Segment Start: EXCERPTED TEXT

Flag (stylized in all caps) is a 13-episode Japanese mecha-genre anime television series created and directed by veteran director Ryōsuke Takahashi. It was broadcast as pay per view streaming web video on Bandai Channel starting on June 6, 2006. Episodes 1 and 2 were scheduled to be broadcast on the anime PPV channel SKY Perfect Perfect Choice ch. 160 Anime from August 18, 2006. Stylistically, the series makes use of a still and video cameraman POV, as well as "web cam" images, to create a documentary-like narrative, despite being an animated drama. Character design is by Kazuyoshi Takeuchi and mecha design is by Kazutaka Miyatake.

Setting
Saeko Shirasu is a 25-year-old war front-line photo-journalist who became a celebrity after taking a picture of civilians raising a makeshift UN flag in war-torn Uddiyana. The image then became an instant symbol for peace. However, just before the peace agreement is achieved, the flag was stolen by an armed extremist group in order to obstruct the truce. The UN peacekeepers decide to covertly send in a SDC (pronounced as "Seedac"—Special Development Command) unit to retrieve the flag. Because of her connection with the "Flag" photo, Saeko Shirasu was offered the job of following the SDC unit as a front line journalist. Among the SDC unit's equipment is the HAVWC (High Agility Versatile Weapon Carrier—pronounced "havoc") mecha armored vehicle.

Segment End: EXCERPTED TEXT
Segment Start: DATA SECTION

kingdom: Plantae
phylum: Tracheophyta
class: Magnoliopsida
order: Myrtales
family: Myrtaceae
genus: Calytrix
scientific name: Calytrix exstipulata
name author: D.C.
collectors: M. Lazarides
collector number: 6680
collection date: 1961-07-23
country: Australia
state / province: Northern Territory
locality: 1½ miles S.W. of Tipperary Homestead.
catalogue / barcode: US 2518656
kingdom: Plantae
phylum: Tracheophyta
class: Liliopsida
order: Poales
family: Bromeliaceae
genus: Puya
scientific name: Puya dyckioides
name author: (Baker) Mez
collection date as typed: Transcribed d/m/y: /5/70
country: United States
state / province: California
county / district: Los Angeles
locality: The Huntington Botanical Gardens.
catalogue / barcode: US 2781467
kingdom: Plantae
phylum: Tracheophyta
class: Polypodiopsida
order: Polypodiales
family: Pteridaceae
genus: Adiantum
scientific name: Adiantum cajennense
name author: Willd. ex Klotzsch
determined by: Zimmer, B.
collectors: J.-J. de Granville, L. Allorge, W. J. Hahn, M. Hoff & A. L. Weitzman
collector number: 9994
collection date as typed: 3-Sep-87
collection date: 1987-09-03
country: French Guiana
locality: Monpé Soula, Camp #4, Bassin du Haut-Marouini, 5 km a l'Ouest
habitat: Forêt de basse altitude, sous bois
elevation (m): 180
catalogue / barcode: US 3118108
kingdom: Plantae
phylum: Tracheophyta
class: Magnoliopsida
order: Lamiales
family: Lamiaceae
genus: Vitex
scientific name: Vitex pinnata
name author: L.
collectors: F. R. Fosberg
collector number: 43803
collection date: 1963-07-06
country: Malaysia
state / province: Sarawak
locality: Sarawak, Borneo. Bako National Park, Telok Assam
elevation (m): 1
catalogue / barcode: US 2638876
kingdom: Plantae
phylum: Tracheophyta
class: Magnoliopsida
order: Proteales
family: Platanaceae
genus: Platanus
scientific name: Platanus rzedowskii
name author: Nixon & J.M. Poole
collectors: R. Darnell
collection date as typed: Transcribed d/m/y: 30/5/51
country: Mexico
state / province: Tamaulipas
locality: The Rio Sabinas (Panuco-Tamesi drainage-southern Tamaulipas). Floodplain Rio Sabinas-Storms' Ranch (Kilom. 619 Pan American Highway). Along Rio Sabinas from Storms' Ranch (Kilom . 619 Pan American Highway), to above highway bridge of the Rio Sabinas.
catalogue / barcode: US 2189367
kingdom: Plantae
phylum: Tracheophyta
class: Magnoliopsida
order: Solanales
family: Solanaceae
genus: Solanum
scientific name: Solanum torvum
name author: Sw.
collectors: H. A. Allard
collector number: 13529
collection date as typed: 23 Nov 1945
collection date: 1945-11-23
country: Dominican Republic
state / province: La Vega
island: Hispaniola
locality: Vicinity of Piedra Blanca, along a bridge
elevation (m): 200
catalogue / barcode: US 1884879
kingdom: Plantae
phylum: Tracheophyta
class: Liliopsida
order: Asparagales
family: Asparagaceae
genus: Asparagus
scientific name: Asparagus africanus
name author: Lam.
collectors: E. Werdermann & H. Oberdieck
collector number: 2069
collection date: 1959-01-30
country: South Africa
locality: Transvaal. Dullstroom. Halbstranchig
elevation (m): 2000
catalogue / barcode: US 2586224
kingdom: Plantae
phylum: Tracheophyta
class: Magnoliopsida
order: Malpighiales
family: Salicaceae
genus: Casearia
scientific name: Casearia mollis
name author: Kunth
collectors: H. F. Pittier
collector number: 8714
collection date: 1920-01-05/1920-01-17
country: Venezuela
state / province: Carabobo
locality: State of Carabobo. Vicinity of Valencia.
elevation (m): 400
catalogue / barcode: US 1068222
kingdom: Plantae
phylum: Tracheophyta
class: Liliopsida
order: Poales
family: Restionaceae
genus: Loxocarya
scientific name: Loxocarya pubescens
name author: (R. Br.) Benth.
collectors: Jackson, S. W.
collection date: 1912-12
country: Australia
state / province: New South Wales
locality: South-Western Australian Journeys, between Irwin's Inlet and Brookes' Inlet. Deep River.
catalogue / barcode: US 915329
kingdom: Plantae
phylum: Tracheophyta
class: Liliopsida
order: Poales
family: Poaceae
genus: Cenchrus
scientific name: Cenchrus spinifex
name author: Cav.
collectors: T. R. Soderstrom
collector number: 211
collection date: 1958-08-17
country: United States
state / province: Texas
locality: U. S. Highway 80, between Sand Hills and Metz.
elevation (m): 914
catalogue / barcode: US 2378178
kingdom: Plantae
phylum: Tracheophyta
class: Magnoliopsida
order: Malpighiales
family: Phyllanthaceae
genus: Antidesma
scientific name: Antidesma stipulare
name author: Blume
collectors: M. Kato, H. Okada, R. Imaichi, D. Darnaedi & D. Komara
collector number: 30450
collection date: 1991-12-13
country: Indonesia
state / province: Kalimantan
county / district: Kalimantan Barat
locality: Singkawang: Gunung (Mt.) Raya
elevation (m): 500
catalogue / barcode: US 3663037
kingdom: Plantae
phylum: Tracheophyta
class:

Segment End: DATA SECTION

WORK TO COMPLETE
**A)** Retype the portion of the article on the anime series Flag from "Flag (stylized in" to "by Kazutaka Miyatake.".
**B)** According to the article on the anime series Flag, who did the mecha design?
**C)** Carry on the article on the anime series Flag from its final sentence.
The entries have no connection to the article on the anime series Flag.

WRITTEN RESPONSES
**A)**
Flag (stylized in all caps) is a 13-episode Japanese mecha-genre anime television series created and directed by veteran director Ryōsuke Takahashi. It was broadcast as pay per view streaming web video on Bandai Channel starting on June 6, 2006. Episodes 1 and 2 were scheduled to be broadcast on the anime PPV channel SKY Perfect Perfect Choice ch. 160 Anime from August 18, 2006. Stylistically, the series makes use of a still and video cameraman POV, as well as "web cam" images, to create a documentary-like narrative, despite being an animated drama. Character design is by Kazuyoshi Takeuchi and mecha design is by Kazutaka Miyatake.

**B)** Kazutaka Miyatake

**C)**
Characters
 Shirasu's Front
 Saeko Shirasu ()—25-year-old frontline war photo-journalist
 SDC Unit
 Capt. Chris Eversalt ()—female commanding officer of the SDC unit, HAVWC mecha pilot
 2nd Lt. Nadi Olowokandi ()—transport and scout helicopter pilot
 2nd Lt. Hakan Aqbal ()—transport helicopter pilot
 1st Lt. Rowell Su-Ming ()—intelligence officer
 1st Lt. Jan Nikkanen ()—back-up pilot and intelligence support officer
 1st Lt. Christian Beroqui ()—engineer and mechanic, technical support
 1st Lt. Shin Ichiyanagi ()—HAVWC mecha pilot
 Akagi's Front
 Keiichi Akagi ()—Saeko's senpai (senior) and friend. Veteran cameraman working for the photo agency "Horizont".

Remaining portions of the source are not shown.